ここからはアジャイル開発の手法で進めます。この際、ポイントとなる1つが品質管理の考え方です。旧来の製品/サービス開発における考え方と、アジャイル開発におけるそれとは大きく異なります。ですので、これまでの品質管理/品質保証の考え方に固執しているかぎり、アジャイル開発を受け入れることはできません。DXに向けたアジャイル開発に対しては、より柔軟な発想で臨み、新しいサービスに適応した品質基準をどう定義するか、品質保証にどこまで力を入れ、抜きどころをどうわきまえていくかを考えることが大切です。語弊を恐れずに言えば、決済やセキュリティに関する部分は高い品質で作りこむが、それ以外はスピードを重視し品質を多少は犠牲にするなど濃淡をつけるような考え方が求められるということです」
もちろん、企業やプロジェクトごとに課題はさまざまだ。そのため、NRIでは今後も、顧客企業に寄り添ってリスクや責任を共有しながら、顧客企業との協創を進めていくという。

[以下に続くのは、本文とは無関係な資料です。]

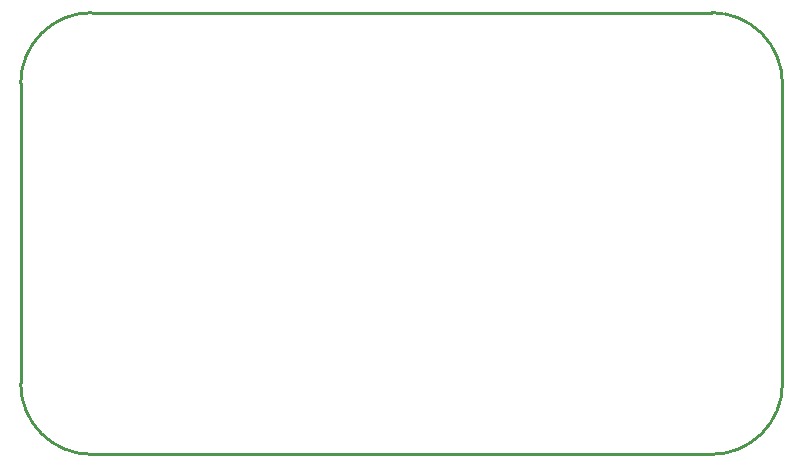
<source format=gko>
G04*
G04 #@! TF.GenerationSoftware,Altium Limited,Altium Designer,22.3.1 (43)*
G04*
G04 Layer_Color=16711935*
%FSLAX25Y25*%
%MOIN*%
G70*
G04*
G04 #@! TF.SameCoordinates,13010D4F-CA40-4925-A7E6-2A4E1DD476F1*
G04*
G04*
G04 #@! TF.FilePolarity,Positive*
G04*
G01*
G75*
%ADD64C,0.01000*%
D64*
X-16936Y5118D02*
G03*
X6693Y-18510I23629J-0D01*
G01*
X213386D02*
G03*
X237014Y5118I0J23629D01*
G01*
X237008Y105118D02*
G03*
X213379Y128747I-23629J0D01*
G01*
X6693Y128747D02*
G03*
X-16936Y105118I-0J-23629D01*
G01*
X6693Y-18510D02*
Y-18504D01*
X213386Y-18504D01*
Y-18510D02*
Y-18504D01*
X237008Y5118D02*
X237014D01*
X237008D02*
X237008Y105118D01*
X213379Y128740D02*
Y128747D01*
X6693Y128740D02*
X213379Y128740D01*
X6693Y128740D02*
Y128747D01*
X-16936Y105118D02*
X-16929D01*
X-16936Y5118D02*
X-16929Y105118D01*
M02*

</source>
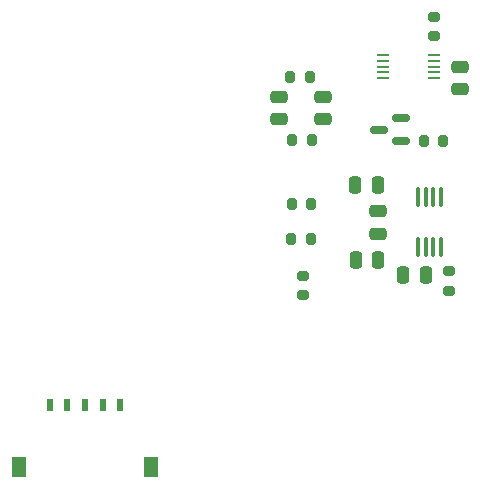
<source format=gbr>
%TF.GenerationSoftware,KiCad,Pcbnew,(6.0.11)*%
%TF.CreationDate,2023-03-22T16:16:08-07:00*%
%TF.ProjectId,solar-panel-side-Z,736f6c61-722d-4706-916e-656c2d736964,3.0*%
%TF.SameCoordinates,Original*%
%TF.FileFunction,Paste,Bot*%
%TF.FilePolarity,Positive*%
%FSLAX46Y46*%
G04 Gerber Fmt 4.6, Leading zero omitted, Abs format (unit mm)*
G04 Created by KiCad (PCBNEW (6.0.11)) date 2023-03-22 16:16:08*
%MOMM*%
%LPD*%
G01*
G04 APERTURE LIST*
G04 Aperture macros list*
%AMRoundRect*
0 Rectangle with rounded corners*
0 $1 Rounding radius*
0 $2 $3 $4 $5 $6 $7 $8 $9 X,Y pos of 4 corners*
0 Add a 4 corners polygon primitive as box body*
4,1,4,$2,$3,$4,$5,$6,$7,$8,$9,$2,$3,0*
0 Add four circle primitives for the rounded corners*
1,1,$1+$1,$2,$3*
1,1,$1+$1,$4,$5*
1,1,$1+$1,$6,$7*
1,1,$1+$1,$8,$9*
0 Add four rect primitives between the rounded corners*
20,1,$1+$1,$2,$3,$4,$5,0*
20,1,$1+$1,$4,$5,$6,$7,0*
20,1,$1+$1,$6,$7,$8,$9,0*
20,1,$1+$1,$8,$9,$2,$3,0*%
G04 Aperture macros list end*
%ADD10R,0.600000X1.000000*%
%ADD11R,1.250000X1.800000*%
%ADD12R,1.100000X0.250000*%
%ADD13RoundRect,0.250000X0.250000X0.475000X-0.250000X0.475000X-0.250000X-0.475000X0.250000X-0.475000X0*%
%ADD14RoundRect,0.250000X-0.250000X-0.475000X0.250000X-0.475000X0.250000X0.475000X-0.250000X0.475000X0*%
%ADD15RoundRect,0.250000X0.475000X-0.250000X0.475000X0.250000X-0.475000X0.250000X-0.475000X-0.250000X0*%
%ADD16RoundRect,0.200000X0.200000X0.275000X-0.200000X0.275000X-0.200000X-0.275000X0.200000X-0.275000X0*%
%ADD17RoundRect,0.200000X-0.275000X0.200000X-0.275000X-0.200000X0.275000X-0.200000X0.275000X0.200000X0*%
%ADD18RoundRect,0.250000X-0.475000X0.250000X-0.475000X-0.250000X0.475000X-0.250000X0.475000X0.250000X0*%
%ADD19RoundRect,0.200000X-0.200000X-0.275000X0.200000X-0.275000X0.200000X0.275000X-0.200000X0.275000X0*%
%ADD20RoundRect,0.100000X-0.100000X0.712500X-0.100000X-0.712500X0.100000X-0.712500X0.100000X0.712500X0*%
%ADD21RoundRect,0.150000X0.587500X0.150000X-0.587500X0.150000X-0.587500X-0.150000X0.587500X-0.150000X0*%
G04 APERTURE END LIST*
D10*
%TO.C,J1*%
X141750000Y-99750000D03*
X140250000Y-99750000D03*
X138750001Y-99750000D03*
X137249999Y-99750000D03*
X135749999Y-99750000D03*
D11*
X144354999Y-104940000D03*
X133145001Y-104940000D03*
%TD*%
D12*
%TO.C,U5*%
X168300000Y-70060000D03*
X168300000Y-70560000D03*
X168300000Y-71060000D03*
X168300000Y-71560000D03*
X168300000Y-72060000D03*
X164000000Y-72060000D03*
X164000000Y-71560000D03*
X164000000Y-71060000D03*
X164000000Y-70560000D03*
X164000000Y-70060000D03*
%TD*%
D13*
%TO.C,C6*%
X163560000Y-87420000D03*
X161660000Y-87420000D03*
%TD*%
D14*
%TO.C,C5*%
X161640000Y-81120000D03*
X163540000Y-81120000D03*
%TD*%
D15*
%TO.C,C7*%
X163560000Y-85220000D03*
X163560000Y-83320000D03*
%TD*%
D13*
%TO.C,C4*%
X167580000Y-88720000D03*
X165680000Y-88720000D03*
%TD*%
D15*
%TO.C,C8*%
X170530000Y-72960000D03*
X170530000Y-71060000D03*
%TD*%
D16*
%TO.C,FB1*%
X157960000Y-77250000D03*
X156310000Y-77250000D03*
%TD*%
D17*
%TO.C,R2*%
X157210000Y-88780000D03*
X157210000Y-90430000D03*
%TD*%
D18*
%TO.C,C9*%
X155200000Y-73620000D03*
X155200000Y-75520000D03*
%TD*%
D17*
%TO.C,FB3*%
X169540000Y-88410000D03*
X169540000Y-90060000D03*
%TD*%
D15*
%TO.C,C10*%
X158890000Y-75500000D03*
X158890000Y-73600000D03*
%TD*%
D19*
%TO.C,R5*%
X167430000Y-77350000D03*
X169080000Y-77350000D03*
%TD*%
%TO.C,R3*%
X156240000Y-82660000D03*
X157890000Y-82660000D03*
%TD*%
D16*
%TO.C,FB2*%
X157790000Y-71950000D03*
X156140000Y-71950000D03*
%TD*%
D20*
%TO.C,U4*%
X166930000Y-82115000D03*
X167580000Y-82115000D03*
X168230000Y-82115000D03*
X168880000Y-82115000D03*
X168880000Y-86340000D03*
X168230000Y-86340000D03*
X167580000Y-86340000D03*
X166930000Y-86340000D03*
%TD*%
D17*
%TO.C,R6*%
X168300000Y-66830000D03*
X168300000Y-68480000D03*
%TD*%
D21*
%TO.C,U6*%
X165530000Y-75440000D03*
X165530000Y-77340000D03*
X163655000Y-76390000D03*
%TD*%
D16*
%TO.C,R4*%
X157860000Y-85690000D03*
X156210000Y-85690000D03*
%TD*%
M02*

</source>
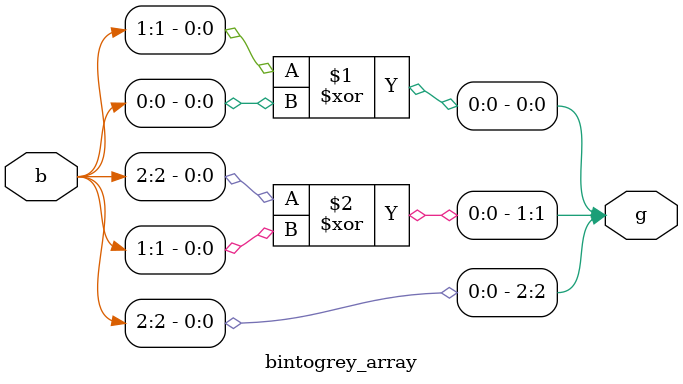
<source format=v>
`timescale 1ns / 1ps
module bintogrey_array(b,g);
    input [2:0] b;
    output[2:0] g;
	 assign g[0] = b[1]^b[0];
	 assign g[1] = b[2]^b[1];	
    assign g[2] = b[2];	 
     

endmodule

</source>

「新しいサービスや事業で成功を収めるのは簡単ではなく、DXに完成形も存在しません。ゆえに、スピーディに物事を前に進めて、たとえ失敗しても、そこから多くを学び、恒常的に改善を図っていくことが必要ですし、また、一社だけの力で成功をつかむのも困難です。今後も、社外のSIerやデザインファームなどのパートナーシップを強化しながら、リスクをとって新しいチャレンジを続けていきます」(大井氏)。
参考:NRIと顧客企業とのビジネス協創
- JALデジタルエクスペリエンス/日本航空(JAL)
JALデジタルエクスペリエンスは、JALとNRIのジョイントベンチャー。顧客のデジタル体験を向上させる事業会社として2019年10に設立された。AIなどを活用して顧客一人ひとりのニーズを理解し、新しいユーザー体験やライフスタイルをパーソナライズした形で提案。複数のパートナー企業が参加する会員組織「CLASS EXPLORER」も展開。 - NDIAS(エヌディアス)/デンソー
NDIASは、デンソーとNRIセキュアテクノロジーズが2018年12月3日に共同で設立。自動車電子制御ユニットや車両セキュリティ診断、自動車業界向けの各種セキュリティコンサルテーション、セキュリティ運用支援サービスなどを展開。 - KDDIデジタルデザイン
KDDIとNRIが、企業のデジタル変革を支援する企業として2017年12月15日に創設。デジタル戦略の立案から最先端テクノロジーの実装までのサービスを展開している。